Data for the task:
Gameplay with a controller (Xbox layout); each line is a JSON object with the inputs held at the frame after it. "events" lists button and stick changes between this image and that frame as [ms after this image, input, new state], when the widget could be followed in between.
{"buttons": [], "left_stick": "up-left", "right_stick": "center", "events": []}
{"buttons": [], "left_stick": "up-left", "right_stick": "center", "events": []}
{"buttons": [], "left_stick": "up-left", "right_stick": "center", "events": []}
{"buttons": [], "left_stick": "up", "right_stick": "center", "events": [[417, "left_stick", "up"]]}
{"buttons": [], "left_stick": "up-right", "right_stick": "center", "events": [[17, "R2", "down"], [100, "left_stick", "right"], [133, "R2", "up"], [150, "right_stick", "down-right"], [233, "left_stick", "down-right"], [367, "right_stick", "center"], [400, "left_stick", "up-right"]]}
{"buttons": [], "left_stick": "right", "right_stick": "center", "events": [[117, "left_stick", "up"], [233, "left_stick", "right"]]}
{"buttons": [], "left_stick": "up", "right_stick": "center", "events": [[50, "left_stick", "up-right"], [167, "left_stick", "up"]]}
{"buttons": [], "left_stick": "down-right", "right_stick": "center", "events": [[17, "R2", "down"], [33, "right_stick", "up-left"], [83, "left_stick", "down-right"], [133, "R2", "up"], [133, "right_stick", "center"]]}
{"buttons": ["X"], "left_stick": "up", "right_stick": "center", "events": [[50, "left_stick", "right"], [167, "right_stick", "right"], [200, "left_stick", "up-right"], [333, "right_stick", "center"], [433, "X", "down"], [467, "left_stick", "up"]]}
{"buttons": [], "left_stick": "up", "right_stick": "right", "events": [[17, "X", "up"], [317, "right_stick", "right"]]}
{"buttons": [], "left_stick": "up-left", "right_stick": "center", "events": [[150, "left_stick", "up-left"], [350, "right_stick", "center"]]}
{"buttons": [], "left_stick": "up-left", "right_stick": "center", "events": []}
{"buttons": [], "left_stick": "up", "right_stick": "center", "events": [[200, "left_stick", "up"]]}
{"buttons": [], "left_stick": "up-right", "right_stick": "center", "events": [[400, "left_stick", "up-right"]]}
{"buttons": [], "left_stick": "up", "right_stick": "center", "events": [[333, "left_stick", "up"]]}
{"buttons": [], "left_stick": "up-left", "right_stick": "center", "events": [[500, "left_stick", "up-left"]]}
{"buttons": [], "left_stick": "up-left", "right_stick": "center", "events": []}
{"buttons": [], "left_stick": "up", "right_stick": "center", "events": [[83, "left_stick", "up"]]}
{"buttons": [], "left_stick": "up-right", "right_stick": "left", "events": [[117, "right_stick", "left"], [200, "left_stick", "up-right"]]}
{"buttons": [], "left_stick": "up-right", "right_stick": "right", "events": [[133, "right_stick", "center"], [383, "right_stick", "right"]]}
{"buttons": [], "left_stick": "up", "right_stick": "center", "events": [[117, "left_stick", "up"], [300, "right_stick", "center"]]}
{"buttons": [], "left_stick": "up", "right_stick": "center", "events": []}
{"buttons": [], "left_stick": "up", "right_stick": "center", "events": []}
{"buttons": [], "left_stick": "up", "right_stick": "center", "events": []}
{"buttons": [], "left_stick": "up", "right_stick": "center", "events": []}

Work order: The full listing should be restated word for word.

Answer section:
Gameplay with a controller (Xbox layout); each line is a JSON object with the inputs held at the frame after it. "events" lists button and stick changes between this image and that frame as [ms after this image, input, new state], when the widget could be followed in between.
{"buttons": [], "left_stick": "up-left", "right_stick": "center", "events": []}
{"buttons": [], "left_stick": "up-left", "right_stick": "center", "events": []}
{"buttons": [], "left_stick": "up-left", "right_stick": "center", "events": []}
{"buttons": [], "left_stick": "up", "right_stick": "center", "events": [[417, "left_stick", "up"]]}
{"buttons": [], "left_stick": "up-right", "right_stick": "center", "events": [[17, "R2", "down"], [100, "left_stick", "right"], [133, "R2", "up"], [150, "right_stick", "down-right"], [233, "left_stick", "down-right"], [367, "right_stick", "center"], [400, "left_stick", "up-right"]]}
{"buttons": [], "left_stick": "right", "right_stick": "center", "events": [[117, "left_stick", "up"], [233, "left_stick", "right"]]}
{"buttons": [], "left_stick": "up", "right_stick": "center", "events": [[50, "left_stick", "up-right"], [167, "left_stick", "up"]]}
{"buttons": [], "left_stick": "down-right", "right_stick": "center", "events": [[17, "R2", "down"], [33, "right_stick", "up-left"], [83, "left_stick", "down-right"], [133, "R2", "up"], [133, "right_stick", "center"]]}
{"buttons": ["X"], "left_stick": "up", "right_stick": "center", "events": [[50, "left_stick", "right"], [167, "right_stick", "right"], [200, "left_stick", "up-right"], [333, "right_stick", "center"], [433, "X", "down"], [467, "left_stick", "up"]]}
{"buttons": [], "left_stick": "up", "right_stick": "right", "events": [[17, "X", "up"], [317, "right_stick", "right"]]}
{"buttons": [], "left_stick": "up-left", "right_stick": "center", "events": [[150, "left_stick", "up-left"], [350, "right_stick", "center"]]}
{"buttons": [], "left_stick": "up-left", "right_stick": "center", "events": []}
{"buttons": [], "left_stick": "up", "right_stick": "center", "events": [[200, "left_stick", "up"]]}
{"buttons": [], "left_stick": "up-right", "right_stick": "center", "events": [[400, "left_stick", "up-right"]]}
{"buttons": [], "left_stick": "up", "right_stick": "center", "events": [[333, "left_stick", "up"]]}
{"buttons": [], "left_stick": "up-left", "right_stick": "center", "events": [[500, "left_stick", "up-left"]]}
{"buttons": [], "left_stick": "up-left", "right_stick": "center", "events": []}
{"buttons": [], "left_stick": "up", "right_stick": "center", "events": [[83, "left_stick", "up"]]}
{"buttons": [], "left_stick": "up-right", "right_stick": "left", "events": [[117, "right_stick", "left"], [200, "left_stick", "up-right"]]}
{"buttons": [], "left_stick": "up-right", "right_stick": "right", "events": [[133, "right_stick", "center"], [383, "right_stick", "right"]]}
{"buttons": [], "left_stick": "up", "right_stick": "center", "events": [[117, "left_stick", "up"], [300, "right_stick", "center"]]}
{"buttons": [], "left_stick": "up", "right_stick": "center", "events": []}
{"buttons": [], "left_stick": "up", "right_stick": "center", "events": []}
{"buttons": [], "left_stick": "up", "right_stick": "center", "events": []}
{"buttons": [], "left_stick": "up", "right_stick": "center", "events": []}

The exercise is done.